Reassuring me as best he could, our poor guide now grasped one of my hands, with the other got a strong grip of the rock, and the first dreaded step was achieved. The second presented greater difficulties still. Once more he tried to carry me, but found the task beyond his strength. I remembered that he was a bridegroom of a few months only; what would be the young wife's feelings if he now came by mishap? So I closed my eyes, shutting out the prospect beneath, and allowed myself to be dragged down somehow, never more to venture on such giddy heights. The incomparable view had been too dearly purchased.
The moral of this incident is, let tourists subject to vertigo carry a smelling-bottle with them, or, better still, stay below.
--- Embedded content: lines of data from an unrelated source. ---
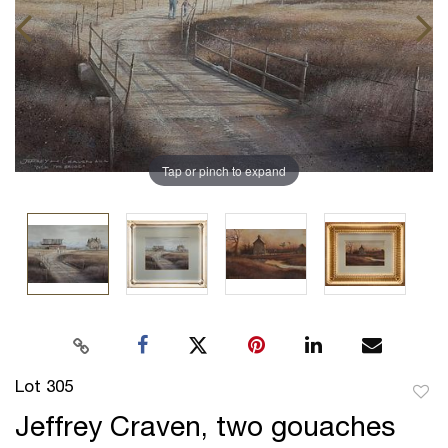
Tap or pinch to expand
Lot 305
to
Jeffrey Craven, two gouaches
favor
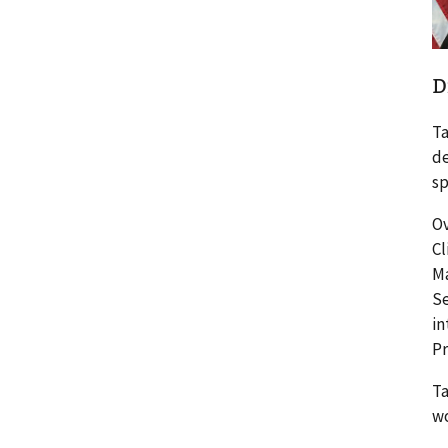
D
Ta
de
sp
Ov
Cl
Ma
Se
in
P
Ta
wo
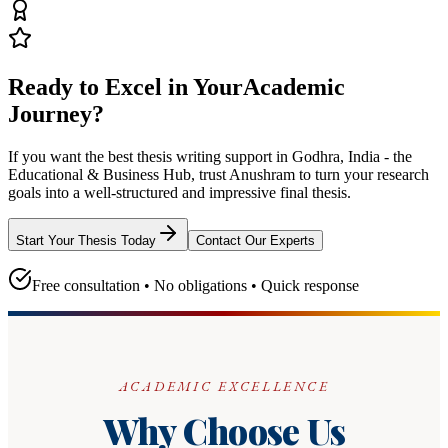
Ready to Excel in Your
Academic
Journey?
If you want the best thesis writing support
in Godhra, India - the
Educational & Business Hub
, trust
Anushram
to turn your research
goals into a well-structured and impressive final thesis.
Start Your Thesis Today
Contact Our Experts
Free consultation • No obligations • Quick response
ACADEMIC EXCELLENCE
Why Choose Us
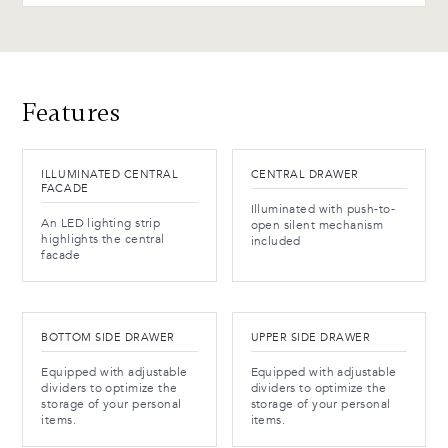
Features
ILLUMINATED CENTRAL
CENTRAL DRAWER
FACADE
Illuminated with push-to-
An LED lighting strip
open silent mechanism
highlights the central
included
facade
BOTTOM SIDE DRAWER
UPPER SIDE DRAWER
Equipped with adjustable
Equipped with adjustable
dividers to optimize the
dividers to optimize the
storage of your personal
storage of your personal
items.
items.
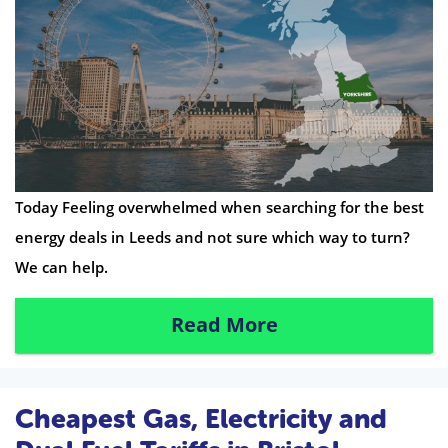
Today Feeling overwhelmed when searching for the best
energy deals in Leeds and not sure which way to turn?
We can help.
Read More
Cheapest Gas, Electricity and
All had ended well, however, and I could once more enjoy the scene. When the first bewilderment of wonder and admiration is over; when the fantastic city no longer appears a vision, but a reality, pile upon pile of natural rock so magically cast in the form of architecture, we realize countless beauties unperceived at first. The intense limpidity and crystalline clearness of the atmosphere, the brilliance of the limestone, the no less dazzling hue of the foliage everywhere adorning it, the beautiful lights and shadows of the more distant masses, line upon line of far off mountain-chain, mere gold and violet clouds rising above the rugged outline of the Causses, the deep, rich tones of the nearer--these general effects are not more striking than the details close under our feet.